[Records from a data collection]
[Start of Attachment]

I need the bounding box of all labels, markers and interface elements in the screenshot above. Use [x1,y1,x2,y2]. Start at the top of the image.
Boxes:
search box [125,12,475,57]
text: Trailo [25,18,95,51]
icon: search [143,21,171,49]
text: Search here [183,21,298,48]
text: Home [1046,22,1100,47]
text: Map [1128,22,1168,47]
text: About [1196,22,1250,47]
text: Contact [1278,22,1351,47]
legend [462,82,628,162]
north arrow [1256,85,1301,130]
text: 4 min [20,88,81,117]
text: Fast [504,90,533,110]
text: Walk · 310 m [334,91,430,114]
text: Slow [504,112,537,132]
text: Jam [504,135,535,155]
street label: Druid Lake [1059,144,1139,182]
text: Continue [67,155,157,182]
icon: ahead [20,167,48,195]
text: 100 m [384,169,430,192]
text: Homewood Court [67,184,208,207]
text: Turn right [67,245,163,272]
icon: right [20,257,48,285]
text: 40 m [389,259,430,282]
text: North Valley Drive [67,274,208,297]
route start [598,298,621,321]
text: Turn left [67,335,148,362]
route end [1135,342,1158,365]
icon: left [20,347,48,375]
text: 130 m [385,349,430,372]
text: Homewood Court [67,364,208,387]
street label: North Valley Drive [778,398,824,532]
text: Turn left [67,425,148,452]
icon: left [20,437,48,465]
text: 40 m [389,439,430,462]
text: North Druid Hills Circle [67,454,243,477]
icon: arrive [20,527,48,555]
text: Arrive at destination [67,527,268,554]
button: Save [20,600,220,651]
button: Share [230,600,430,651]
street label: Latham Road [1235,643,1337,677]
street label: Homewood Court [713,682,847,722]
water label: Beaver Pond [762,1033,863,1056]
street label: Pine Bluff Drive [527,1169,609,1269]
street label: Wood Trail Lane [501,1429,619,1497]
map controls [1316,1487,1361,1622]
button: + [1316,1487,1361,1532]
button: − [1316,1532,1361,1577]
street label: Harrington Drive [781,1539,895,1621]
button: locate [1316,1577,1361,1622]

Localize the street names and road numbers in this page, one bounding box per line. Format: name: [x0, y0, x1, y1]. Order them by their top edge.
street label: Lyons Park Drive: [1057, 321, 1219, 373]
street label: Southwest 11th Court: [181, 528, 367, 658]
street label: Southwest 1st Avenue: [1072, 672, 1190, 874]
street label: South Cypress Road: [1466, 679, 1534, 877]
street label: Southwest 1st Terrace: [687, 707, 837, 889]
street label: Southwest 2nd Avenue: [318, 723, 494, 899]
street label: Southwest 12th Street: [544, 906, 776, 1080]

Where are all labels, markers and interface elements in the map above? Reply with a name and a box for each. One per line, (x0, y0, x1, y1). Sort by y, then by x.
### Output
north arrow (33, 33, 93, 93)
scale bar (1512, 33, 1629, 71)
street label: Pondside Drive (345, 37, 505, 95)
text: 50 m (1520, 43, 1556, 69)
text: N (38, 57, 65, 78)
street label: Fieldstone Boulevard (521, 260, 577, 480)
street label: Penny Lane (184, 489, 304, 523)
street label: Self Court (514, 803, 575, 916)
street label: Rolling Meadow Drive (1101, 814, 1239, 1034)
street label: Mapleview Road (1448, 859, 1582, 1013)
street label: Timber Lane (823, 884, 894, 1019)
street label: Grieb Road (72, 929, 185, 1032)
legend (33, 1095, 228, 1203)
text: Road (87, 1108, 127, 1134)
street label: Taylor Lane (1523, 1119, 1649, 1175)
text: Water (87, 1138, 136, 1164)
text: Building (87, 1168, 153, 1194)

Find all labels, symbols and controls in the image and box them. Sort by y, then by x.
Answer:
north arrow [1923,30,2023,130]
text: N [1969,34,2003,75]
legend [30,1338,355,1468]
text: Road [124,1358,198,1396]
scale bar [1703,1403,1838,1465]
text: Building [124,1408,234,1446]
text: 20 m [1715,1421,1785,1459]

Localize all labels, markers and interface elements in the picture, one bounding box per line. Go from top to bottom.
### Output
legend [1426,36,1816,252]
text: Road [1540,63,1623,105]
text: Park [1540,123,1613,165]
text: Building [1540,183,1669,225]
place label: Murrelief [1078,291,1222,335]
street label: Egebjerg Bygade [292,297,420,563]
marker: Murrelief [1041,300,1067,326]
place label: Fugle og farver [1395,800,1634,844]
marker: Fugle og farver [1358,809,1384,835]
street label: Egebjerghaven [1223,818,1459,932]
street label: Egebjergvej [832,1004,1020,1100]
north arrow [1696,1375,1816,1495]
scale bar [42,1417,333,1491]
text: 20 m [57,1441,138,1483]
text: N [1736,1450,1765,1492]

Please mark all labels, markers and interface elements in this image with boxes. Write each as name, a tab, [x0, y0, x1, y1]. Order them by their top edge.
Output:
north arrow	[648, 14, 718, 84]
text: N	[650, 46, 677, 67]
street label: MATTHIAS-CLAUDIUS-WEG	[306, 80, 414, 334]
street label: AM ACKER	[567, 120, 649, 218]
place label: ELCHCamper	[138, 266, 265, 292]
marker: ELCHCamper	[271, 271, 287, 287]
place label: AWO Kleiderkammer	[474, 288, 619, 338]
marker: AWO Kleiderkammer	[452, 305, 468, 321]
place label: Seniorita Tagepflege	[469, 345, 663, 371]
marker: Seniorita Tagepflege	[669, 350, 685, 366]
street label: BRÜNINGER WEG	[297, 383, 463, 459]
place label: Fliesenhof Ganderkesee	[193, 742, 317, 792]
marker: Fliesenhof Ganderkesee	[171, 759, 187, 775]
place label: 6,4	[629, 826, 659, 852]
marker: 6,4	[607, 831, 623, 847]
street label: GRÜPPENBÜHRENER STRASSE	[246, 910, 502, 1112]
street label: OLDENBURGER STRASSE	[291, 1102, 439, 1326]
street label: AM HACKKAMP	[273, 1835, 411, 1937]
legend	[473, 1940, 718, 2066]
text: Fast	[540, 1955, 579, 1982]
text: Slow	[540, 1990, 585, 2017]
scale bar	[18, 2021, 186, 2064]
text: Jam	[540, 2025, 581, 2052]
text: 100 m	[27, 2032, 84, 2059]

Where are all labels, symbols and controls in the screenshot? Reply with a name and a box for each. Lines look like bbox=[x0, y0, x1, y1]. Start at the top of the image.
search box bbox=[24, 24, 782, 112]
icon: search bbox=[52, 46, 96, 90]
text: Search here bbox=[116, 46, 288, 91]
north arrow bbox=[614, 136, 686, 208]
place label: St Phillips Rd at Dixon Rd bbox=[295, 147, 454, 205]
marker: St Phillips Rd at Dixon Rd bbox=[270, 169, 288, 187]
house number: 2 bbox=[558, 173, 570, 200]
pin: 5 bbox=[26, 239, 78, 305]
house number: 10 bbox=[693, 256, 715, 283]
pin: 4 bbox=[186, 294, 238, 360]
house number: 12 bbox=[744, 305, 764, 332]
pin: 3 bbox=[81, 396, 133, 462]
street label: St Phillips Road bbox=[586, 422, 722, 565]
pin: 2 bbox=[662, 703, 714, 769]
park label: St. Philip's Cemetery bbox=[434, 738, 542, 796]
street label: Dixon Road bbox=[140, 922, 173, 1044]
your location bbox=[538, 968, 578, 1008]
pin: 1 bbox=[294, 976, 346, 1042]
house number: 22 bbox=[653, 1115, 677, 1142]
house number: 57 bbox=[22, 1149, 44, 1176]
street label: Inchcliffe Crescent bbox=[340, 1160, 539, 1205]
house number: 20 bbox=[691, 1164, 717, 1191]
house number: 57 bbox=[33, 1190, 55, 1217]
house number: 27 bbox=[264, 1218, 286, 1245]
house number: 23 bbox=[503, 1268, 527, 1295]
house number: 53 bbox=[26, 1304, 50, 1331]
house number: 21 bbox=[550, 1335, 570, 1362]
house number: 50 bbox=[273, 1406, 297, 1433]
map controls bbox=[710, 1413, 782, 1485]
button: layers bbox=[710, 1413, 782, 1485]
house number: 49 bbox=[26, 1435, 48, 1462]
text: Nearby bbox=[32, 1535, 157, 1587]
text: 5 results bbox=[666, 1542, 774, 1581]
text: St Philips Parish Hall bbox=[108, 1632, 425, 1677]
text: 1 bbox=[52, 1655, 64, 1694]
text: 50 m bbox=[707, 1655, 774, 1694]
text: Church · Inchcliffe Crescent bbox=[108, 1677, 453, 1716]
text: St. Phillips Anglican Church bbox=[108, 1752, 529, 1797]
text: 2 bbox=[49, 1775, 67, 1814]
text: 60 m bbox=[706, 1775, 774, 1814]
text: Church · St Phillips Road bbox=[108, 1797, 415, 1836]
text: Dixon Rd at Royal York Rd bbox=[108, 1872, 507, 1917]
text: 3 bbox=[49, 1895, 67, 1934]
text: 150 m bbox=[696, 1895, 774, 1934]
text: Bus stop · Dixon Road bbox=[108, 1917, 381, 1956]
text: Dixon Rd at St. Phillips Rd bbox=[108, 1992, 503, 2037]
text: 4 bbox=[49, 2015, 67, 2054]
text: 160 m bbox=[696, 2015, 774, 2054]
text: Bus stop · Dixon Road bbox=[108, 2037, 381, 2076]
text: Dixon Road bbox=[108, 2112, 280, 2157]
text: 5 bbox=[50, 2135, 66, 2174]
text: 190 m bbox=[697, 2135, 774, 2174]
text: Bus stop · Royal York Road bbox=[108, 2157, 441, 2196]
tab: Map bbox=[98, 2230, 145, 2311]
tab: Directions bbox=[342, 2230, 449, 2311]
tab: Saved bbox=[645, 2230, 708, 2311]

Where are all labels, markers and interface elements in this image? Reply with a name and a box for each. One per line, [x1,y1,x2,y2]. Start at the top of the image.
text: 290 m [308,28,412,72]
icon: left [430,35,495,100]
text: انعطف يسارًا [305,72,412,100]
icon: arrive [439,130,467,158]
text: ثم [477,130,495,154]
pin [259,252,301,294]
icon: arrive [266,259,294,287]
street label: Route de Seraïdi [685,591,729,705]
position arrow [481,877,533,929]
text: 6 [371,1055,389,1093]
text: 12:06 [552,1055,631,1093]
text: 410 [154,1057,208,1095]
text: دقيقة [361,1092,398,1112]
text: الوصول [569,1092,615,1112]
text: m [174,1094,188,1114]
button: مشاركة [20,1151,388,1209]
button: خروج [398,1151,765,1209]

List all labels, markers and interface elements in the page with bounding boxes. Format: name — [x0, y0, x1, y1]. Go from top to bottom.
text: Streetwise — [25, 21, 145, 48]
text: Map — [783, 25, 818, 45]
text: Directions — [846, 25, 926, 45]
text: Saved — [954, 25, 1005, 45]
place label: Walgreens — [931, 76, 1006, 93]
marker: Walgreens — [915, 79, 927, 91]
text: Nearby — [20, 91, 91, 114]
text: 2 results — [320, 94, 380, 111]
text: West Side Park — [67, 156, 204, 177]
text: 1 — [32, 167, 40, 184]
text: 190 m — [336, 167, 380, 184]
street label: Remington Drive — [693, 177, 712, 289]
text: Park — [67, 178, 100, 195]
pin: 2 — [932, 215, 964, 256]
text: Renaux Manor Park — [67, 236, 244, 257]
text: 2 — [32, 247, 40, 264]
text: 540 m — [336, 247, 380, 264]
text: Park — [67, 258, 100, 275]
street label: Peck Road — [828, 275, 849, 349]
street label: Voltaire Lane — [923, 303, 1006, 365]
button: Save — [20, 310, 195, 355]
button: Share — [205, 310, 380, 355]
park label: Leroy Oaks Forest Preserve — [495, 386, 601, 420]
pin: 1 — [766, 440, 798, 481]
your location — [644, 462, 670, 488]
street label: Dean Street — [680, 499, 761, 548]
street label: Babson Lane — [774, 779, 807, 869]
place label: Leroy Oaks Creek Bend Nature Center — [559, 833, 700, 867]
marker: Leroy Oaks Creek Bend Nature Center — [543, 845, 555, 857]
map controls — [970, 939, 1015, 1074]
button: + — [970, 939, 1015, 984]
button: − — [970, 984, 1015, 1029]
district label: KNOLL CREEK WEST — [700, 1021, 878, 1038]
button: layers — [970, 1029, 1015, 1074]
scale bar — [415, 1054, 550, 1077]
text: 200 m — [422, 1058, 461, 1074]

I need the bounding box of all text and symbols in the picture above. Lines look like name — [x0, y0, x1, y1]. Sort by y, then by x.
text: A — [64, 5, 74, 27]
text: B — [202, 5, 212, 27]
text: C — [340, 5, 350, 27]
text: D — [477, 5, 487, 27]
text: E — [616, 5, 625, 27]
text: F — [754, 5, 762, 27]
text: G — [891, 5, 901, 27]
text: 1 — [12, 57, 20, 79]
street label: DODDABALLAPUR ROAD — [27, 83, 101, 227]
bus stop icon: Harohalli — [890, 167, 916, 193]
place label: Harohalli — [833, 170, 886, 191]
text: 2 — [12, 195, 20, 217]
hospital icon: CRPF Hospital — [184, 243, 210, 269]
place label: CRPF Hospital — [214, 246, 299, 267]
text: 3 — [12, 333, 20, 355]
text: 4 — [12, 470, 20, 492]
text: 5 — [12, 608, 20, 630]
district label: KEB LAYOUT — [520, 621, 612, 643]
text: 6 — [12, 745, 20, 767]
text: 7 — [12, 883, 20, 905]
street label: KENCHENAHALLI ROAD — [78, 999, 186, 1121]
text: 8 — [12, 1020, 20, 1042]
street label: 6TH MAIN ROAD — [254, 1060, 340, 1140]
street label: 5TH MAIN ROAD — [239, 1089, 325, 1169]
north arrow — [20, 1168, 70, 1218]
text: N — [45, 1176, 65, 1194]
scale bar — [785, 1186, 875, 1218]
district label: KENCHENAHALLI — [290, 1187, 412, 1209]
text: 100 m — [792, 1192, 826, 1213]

[End of Attachment]

# [TASK DETAILS]
Report each line of the entries where the word "ELCHCamper" occurs.

# [RESPONSE BELOW]
place label: ELCHCamper	[138, 266, 265, 292]
marker: ELCHCamper	[271, 271, 287, 287]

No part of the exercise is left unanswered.